Monday, September 27, 2010

Requirements Tracing

A requirement is defined as the description of a condition or capability of a system.
Each requirement must be logical and testable. To ensure that all requirements have been
implemented and tested, they must be traceable. Each requirement must be mapped to a
test cases and test steps and defects.
Mercury Interactive’s Test Director does a good job of mapping the entire history and then
updating the status of the requirement as a defect is detected, re-tested or corrected. Other
tools like DOORS, or Caliber and IBM’s Rational Requisite Pro can also be used to log, track
and map requirements.
Example
If a project team is developing an object-oriented Internet application, the requirements or
stakeholder needs will be traced to use cases, activity diagrams, class diagrams and test
cases or scenarios in the analysis stage of the project. Reviews for these deliverables will
include a check of the traceability to ensure that all requirements are accounted for.
In the design stage of the project, the tracing will continue to design and test models. Again,
reviews for these deliverables will include a check for traceability to ensure that nothing has
been lost in the translation of analysis deliverables. Requirements mapping to system
components drives the test partitioning strategies. Test strategies evolve along with system
mapping. Test cases to be developed need to know where each part of a business rule is
mapped in the application architecture.
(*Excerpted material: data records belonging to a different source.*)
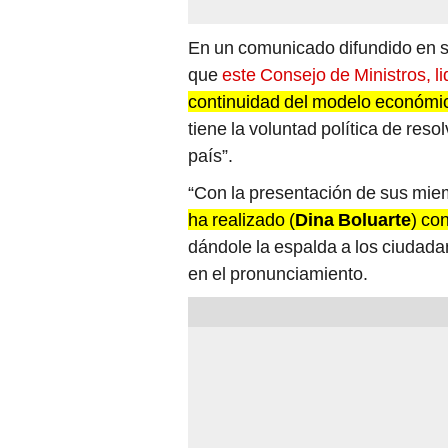
En un comunicado difundido en s
que
este Consejo de Ministros, li
continuidad del modelo económi
tiene la voluntad política de res
país”.
“Con la presentación de sus mie
ha realizado (
Dina Boluarte
) co
dándole la espalda a los ciudada
en el pronunciamiento.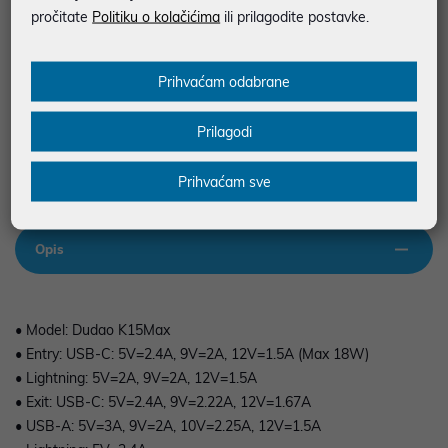
BESPLATNA DOSTAVA ZA NARUDŽBE IZNAD 66,36€
pročitate
Politiku o kolačićima
ili prilagodite postavke.
MOGUĆNOST PLAĆANJA NA RATE
Prihvaćam odabrane
Podaci uz artikle su prezentirani u dobroj namjeri. Mikronis d.o.o. ne
odgovara za eventualne pogreške nastale u opisu proizvoda, greške
prilikom štampanja te promjene u dostupnosti i cijene. Slike artikala su
Prilagodi
ilustrativne prirode te ne moraju u potpunosti odgovarati artiklima. Za sve
eventualne nejasnoće možete nas kontaktirati na
web-prodaja@mikronis.hr
Prihvaćam sve
Opis
• Model: Dudao K15Max
• Entry: USB-C: 5V=2.4A, 9V=2A, 12V=1.5A (Max 18W)
• Lightning: 5V=2A, 9V=2A, 12V=1.5A
• Exit: USB-C: 5V=2.4A, 9V=2.22A, 12V=1.67A
• USB-A: 5V=3A, 9V=2A, 10V=2.25A, 12V=1.5A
For example, a business rule regarding a customer
phone number may be implemented on the client side as a GUI field edit for high
performance order entry. In another it may be implemented as a stored procedure on the
data server so the rule can be enforced across applications.
When the system is implemented, test cases or scenarios will be executed to prove that the
requirements were implemented in the application. Tools can be used throughout the project
to help manage requirements and track the implementation status of each one.